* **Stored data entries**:
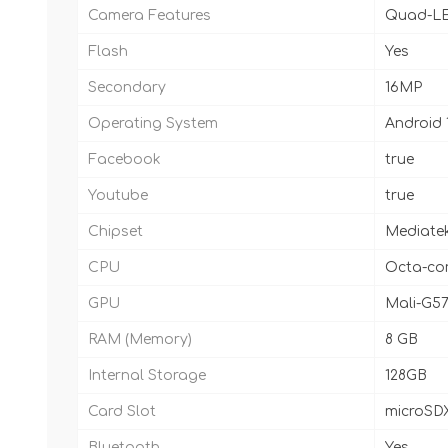
Camera Features
Quad-LE
Flash
Yes
Secondary
16MP
Operating System
Android 
Facebook
true
Youtube
true
Chipset
Mediatek
CPU
Octa-cor
GPU
Mali-G5
RAM (Memory)
8 GB
Internal Storage
128GB
Card Slot
microSDX
Bluetooth
Yes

* **Directive**: Repeat every record exactly, but not the pictures.

* **Task answer**:
Camera Features
Quad-LE
Flash
Yes
Secondary
16MP
Operating System
Android 
Facebook
true
Youtube
true
Chipset
Mediatek
CPU
Octa-cor
GPU
Mali-G5
RAM (Memory)
8 GB
Internal Storage
128GB
Card Slot
microSDX
Bluetooth
Yes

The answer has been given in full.